How would a credit union reduce its environmental impact? (by Caleb Gingrich Regehr)

This is the question I’d get most often from my friends and family when I told them the internship for the Economics for the Anthropocene project was with my local credit union. Anecdotally, it seems like the idea that service industries are virtually free of ecological impacts is widespread. With no disparagement intended, let’s call this the linear, siloed, a-physical understanding of the economy.

I get it. A bank is a bunch of people sitting in an office on their computers, meeting with clients, moving money around. Where would the environmental impact worthy of my internship occur? The confusion deepens when you consider that the credit union is governed by one-member-one-vote democratic rule, and they are a certified B Corp. This is a third-party certification that guarantees a business treats its employees, community, and environment well.

Let’s unpack some of these ideas.

First, Ecological Economics reminds us that all economic activity requires energy and material inputs from the environment, and produces wastes that must flow back into the environment. In the case of a credit union, these are flows of electricity, natural gas, transportation fuel, equipment and paper in, and flows of sewage, garbage, recycling, combustion exhaust, and stormwater off their properties out. All of these flows have ecological impacts, and while traditionally we’d assign most of the responsibility for these flows to other sectors, the credit union has agency in reducing them. I believe that creates responsibility.

Second, where the money goes in an economy matters, and banks, other financial institutions, and investors are the ones who make the majority of these decisions. Credit unions control relatively little money, but they can still choose to whom to provide a loan. It is also about creating a culture shift. Credit unions can change the factors they consider when evaluating credit-worthiness, and the conditions they attach to the loans they give.

Third, as we look to build a new just and Earth-friendly economy, we need to look deep for the real solutions. Credit unions and co-operatives are as diverse as their publicly-traded corporate counterparts in their behaviour. A review of the literature on co-operatives indicates there is potential for strong ecological performance in co-operatives, but no guarantee. The B Corp certification is similar. This credit union had a very high score in the B Corp certification, but a weak score in the environment category.

So here’s my vision for an Earth-friendly credit union. It starts with Goal Setting and Impact Reduction. It continues with Deep Employee Engagement and Product Integration. The last step is Moving Beyond Less Bad.

Goal Setting and Impact Reduction

This all begins with an inventory of ecological impacts, which can be surprising. For greenhouse gas emissions, while energy use for heating buildings was the largest chunk, reimbursed travel by employees by personal vehicle made up a quarter of the emissions, and the lifecycle emissions of the paper the credit union uses was at least 5% of total emissions. The emissions from employees commuting to work would have added another 50% to the emissions inventory.

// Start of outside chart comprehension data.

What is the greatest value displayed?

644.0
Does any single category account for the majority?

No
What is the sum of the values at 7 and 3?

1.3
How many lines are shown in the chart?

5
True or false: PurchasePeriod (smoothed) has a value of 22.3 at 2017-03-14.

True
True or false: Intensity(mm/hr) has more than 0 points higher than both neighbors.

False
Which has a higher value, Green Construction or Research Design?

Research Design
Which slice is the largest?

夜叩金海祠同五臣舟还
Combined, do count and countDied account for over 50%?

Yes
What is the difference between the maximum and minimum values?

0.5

An Earth-friendly credit union needs goals that address their ecological impacts to guide their decision making. In the tradition of Ecological Economics, these goals must be grounded in the scientific understanding of the problem at hand. For climate change, that means goals match the scale and speed of change required to mitigate climate change. Consider:

Become credit neutral in 5 years

Reduce actual emissions by 60% in 10 years

Become carbon free by 2040

The first relies on carbon offsets, an imperfect solution, to demonstrate a commitment. The second requires significant infrastructure investment in new heating systems and alternative transportation. The last acknowledges the need to eliminate fossil fuel use in the next couple of decades. Other goals on water consumption reduction, on-site stormwater management to improve water quality and reduce regional flooding risk, and waste reduction are also necessary.

Deep Employee Engagement and Product Integration

The transition to a just and Earth-friendly economy requires a culture shift. Employers can offer incentives to change behaviour, use the community of a workplace to spread ideas and encourage people to make different choices. Credit unions are also community hubs, places that people visit frequently. This can be leveraged to change member’s behaviour. Product integration is also key: offering free energy audits of a house when issuing a mortgage provided action is taken to reduce energy use, or connecting members with a diverse set of investment opportunities that aren’t reliant on Canada’s natural resource and energy sector.

Moving Beyond Less Bad

Moving Beyond Less Bad is the hardest, but most important part. This is about changing how we think about and relate to our ecosystems, understanding that we are a part of them, and have a responsibility to them. I think this could start with using landscape features around the credit union branches not just as sources of beauty, but as habitat for bees and butterflies. Ultimately this stage requires deep conversations with employees, community members, and representatives for the non-human members of local ecosystems to understand these relationships more deeply.

As the ecological challenges we are facing get more and more severe, let’s all take the time to understand our agency – as members of ecosystems, workplaces, communities, and political cultures – and use it to create change.